→ MATERIAL FOR THIS TASK:
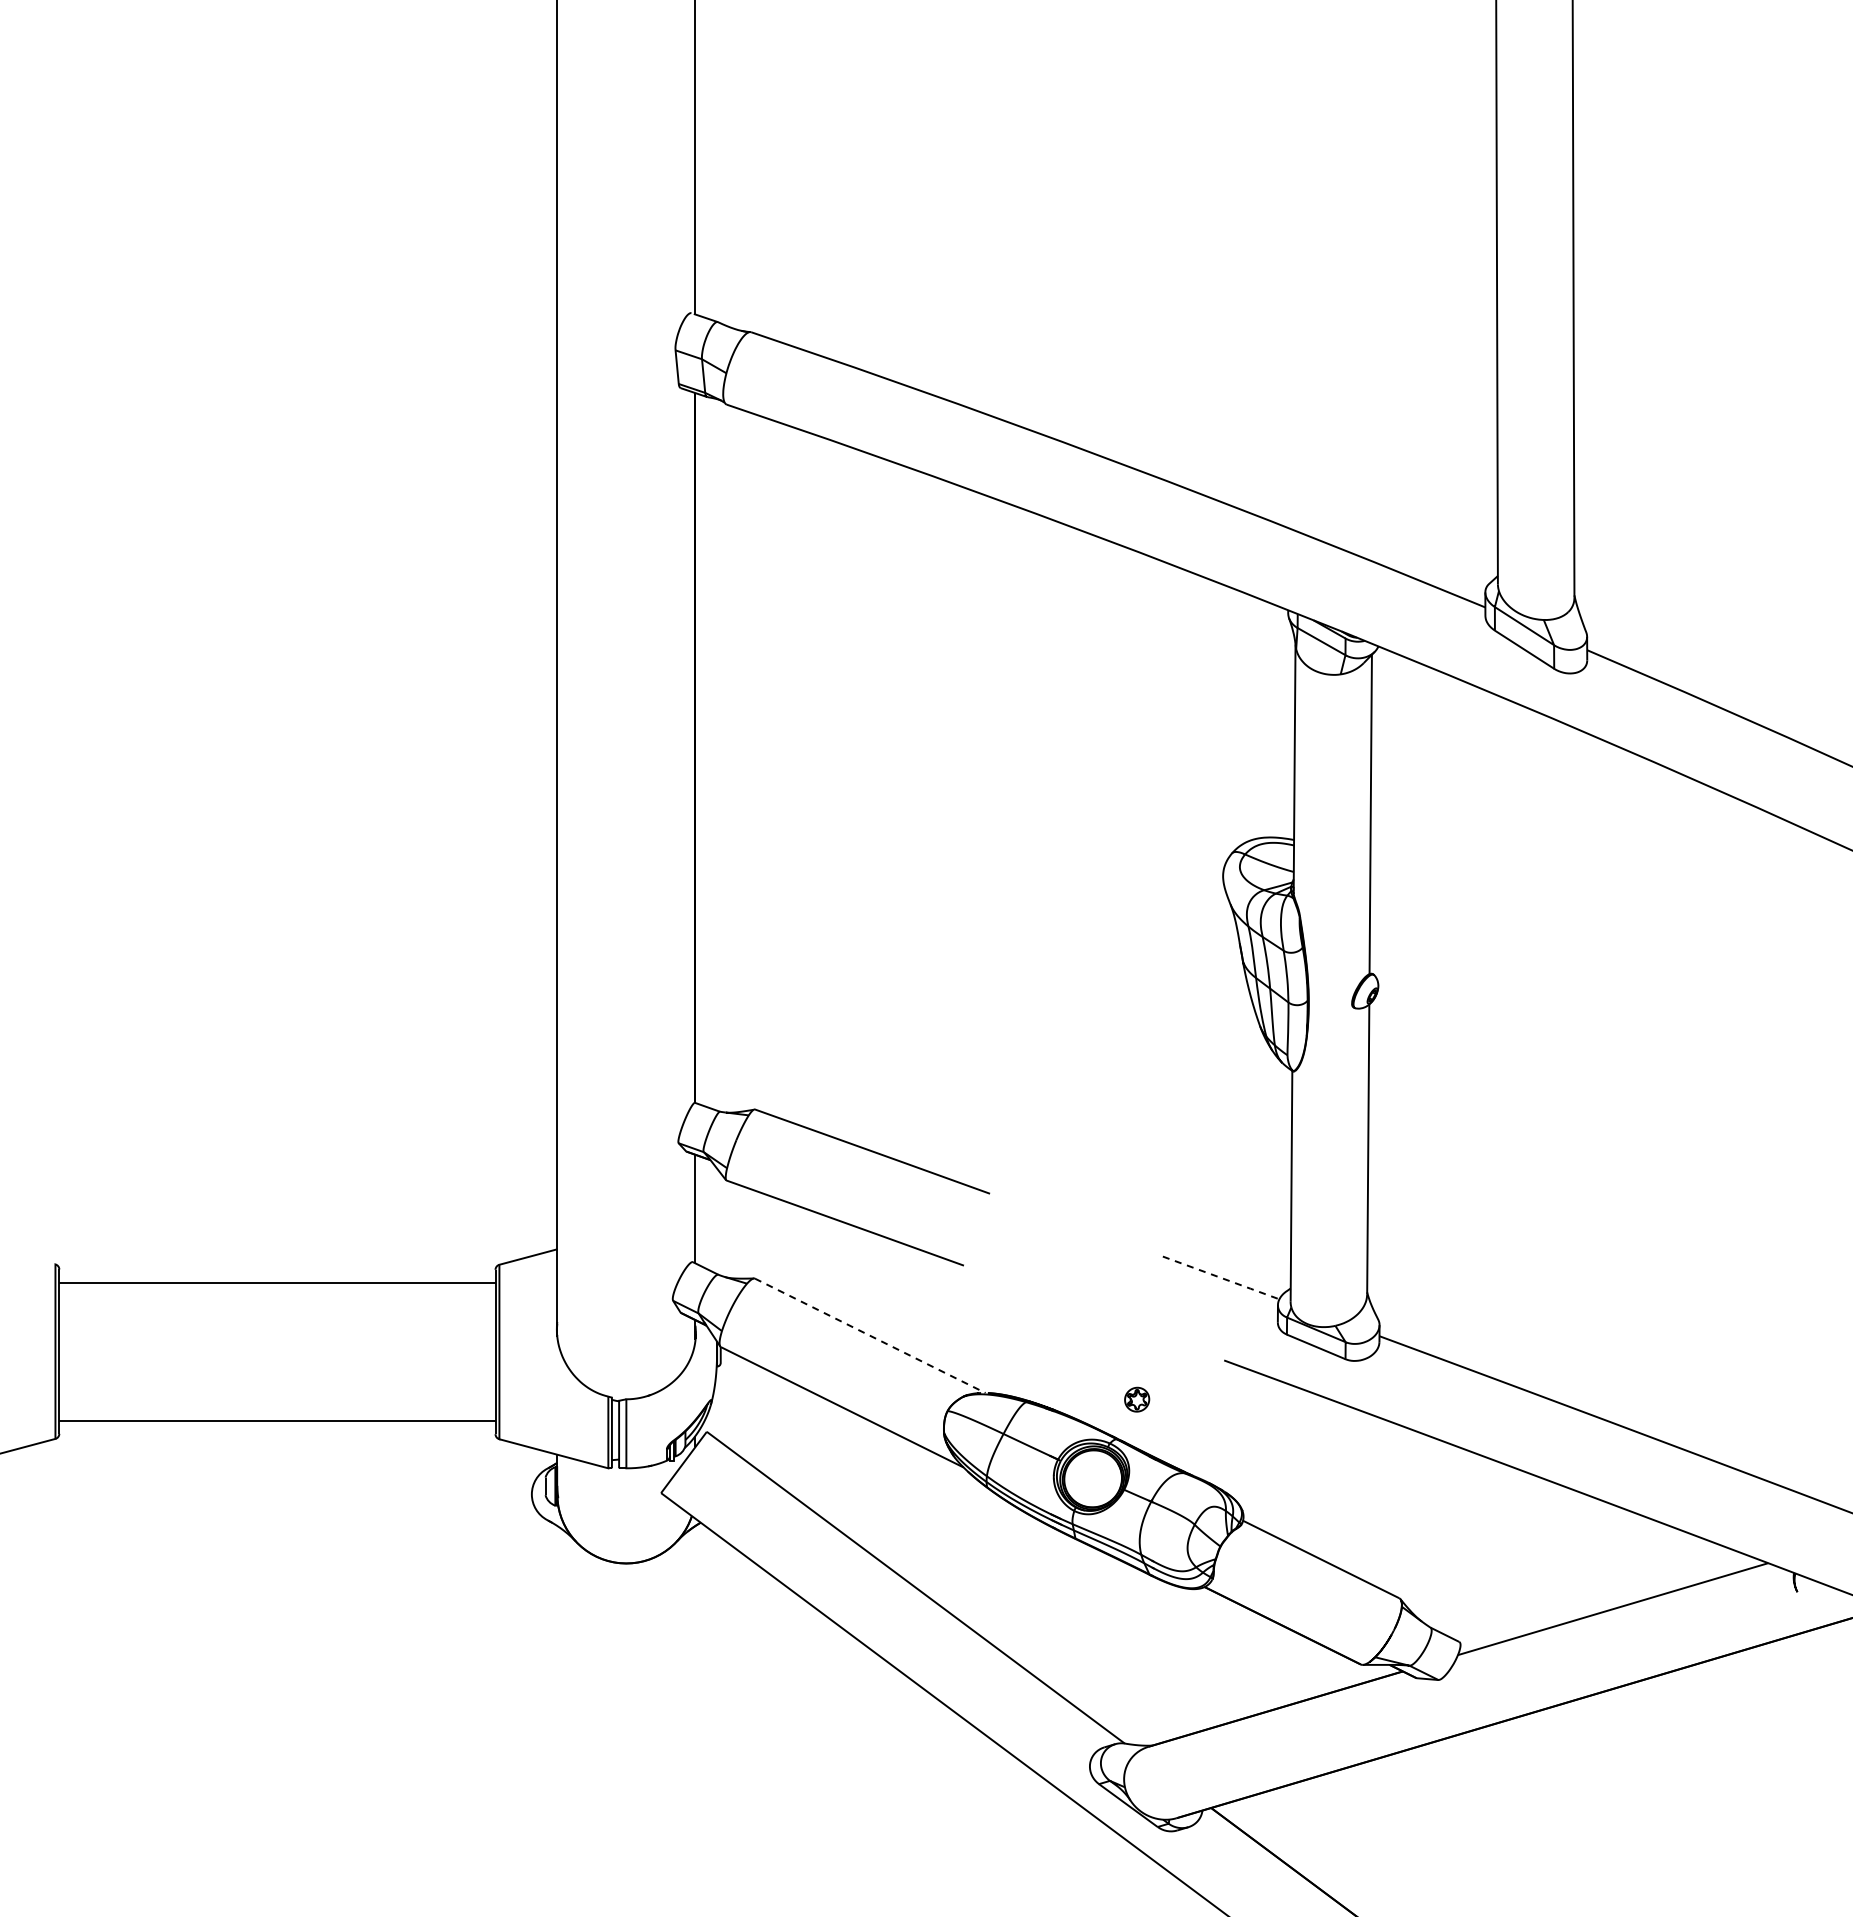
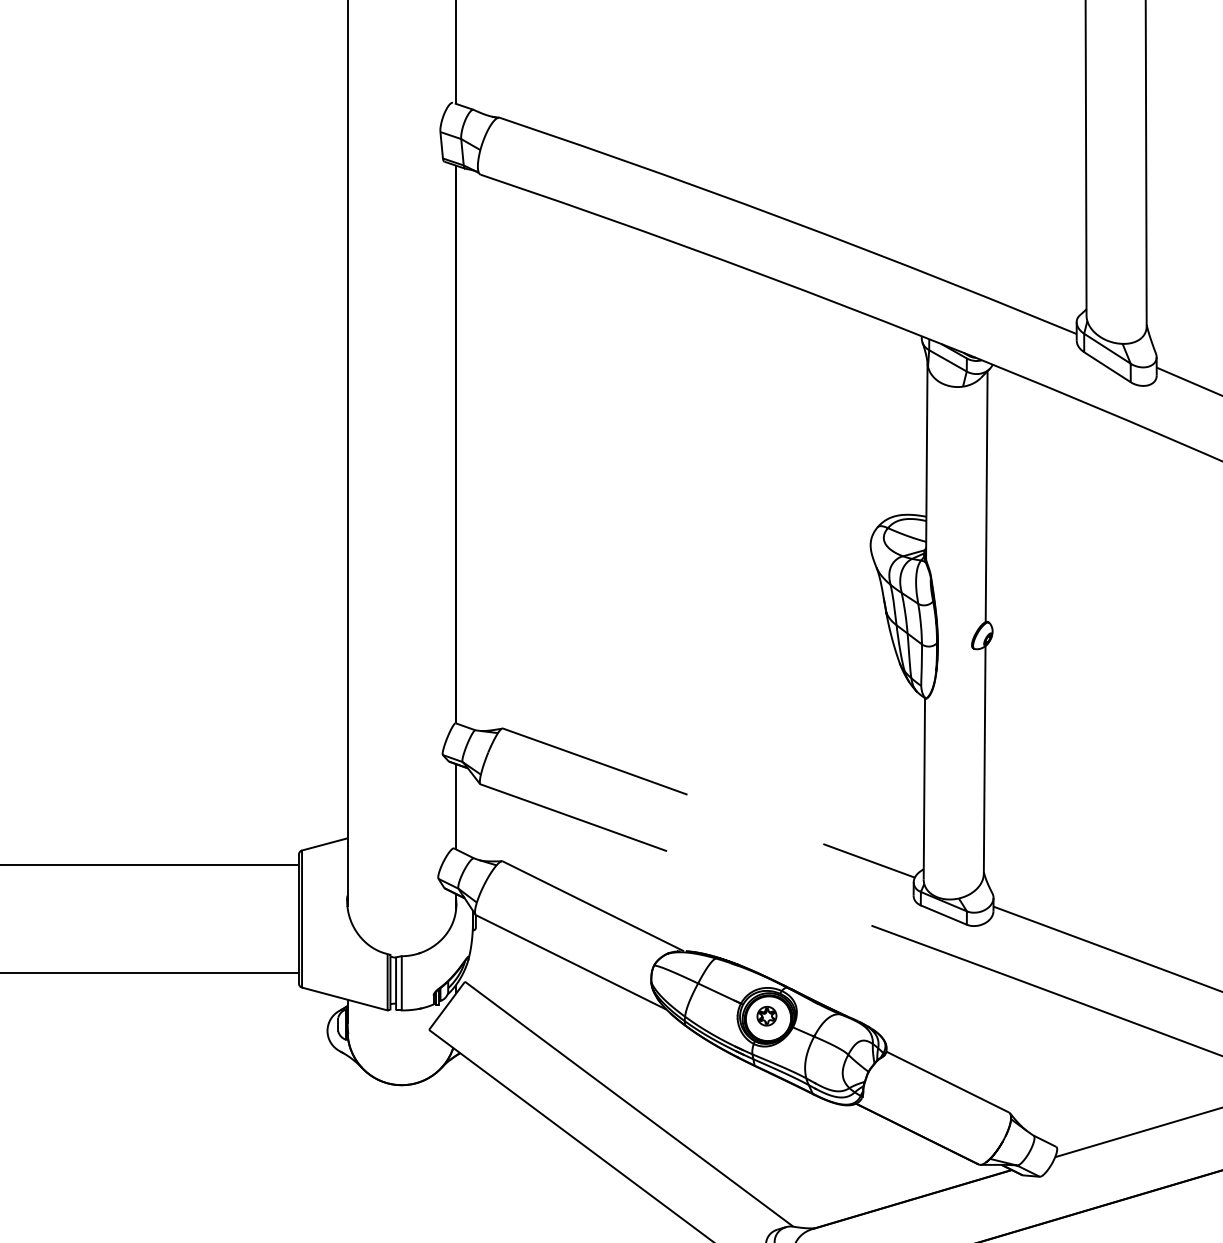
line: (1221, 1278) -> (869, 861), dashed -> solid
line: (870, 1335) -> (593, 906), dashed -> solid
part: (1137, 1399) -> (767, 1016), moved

==

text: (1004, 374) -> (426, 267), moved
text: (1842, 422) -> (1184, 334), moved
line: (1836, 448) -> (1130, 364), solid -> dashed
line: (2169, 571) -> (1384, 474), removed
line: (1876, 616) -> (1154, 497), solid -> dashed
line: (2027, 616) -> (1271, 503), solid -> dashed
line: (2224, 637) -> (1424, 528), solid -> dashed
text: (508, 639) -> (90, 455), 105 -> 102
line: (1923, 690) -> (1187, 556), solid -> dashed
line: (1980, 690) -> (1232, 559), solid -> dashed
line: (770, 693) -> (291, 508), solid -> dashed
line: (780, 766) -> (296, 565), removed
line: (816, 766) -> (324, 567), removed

→ TASK TO CARRY OUT: Going back over the entries above, copy word for word every line from the one that has "line: (1836, 448)" on through the one that has "line: (816, 766) -> (324, 567), removed".

→ THE COMPLETED TASK:
line: (1836, 448) -> (1130, 364), solid -> dashed
line: (2169, 571) -> (1384, 474), removed
line: (1876, 616) -> (1154, 497), solid -> dashed
line: (2027, 616) -> (1271, 503), solid -> dashed
line: (2224, 637) -> (1424, 528), solid -> dashed
text: (508, 639) -> (90, 455), 105 -> 102
line: (1923, 690) -> (1187, 556), solid -> dashed
line: (1980, 690) -> (1232, 559), solid -> dashed
line: (770, 693) -> (291, 508), solid -> dashed
line: (780, 766) -> (296, 565), removed
line: (816, 766) -> (324, 567), removed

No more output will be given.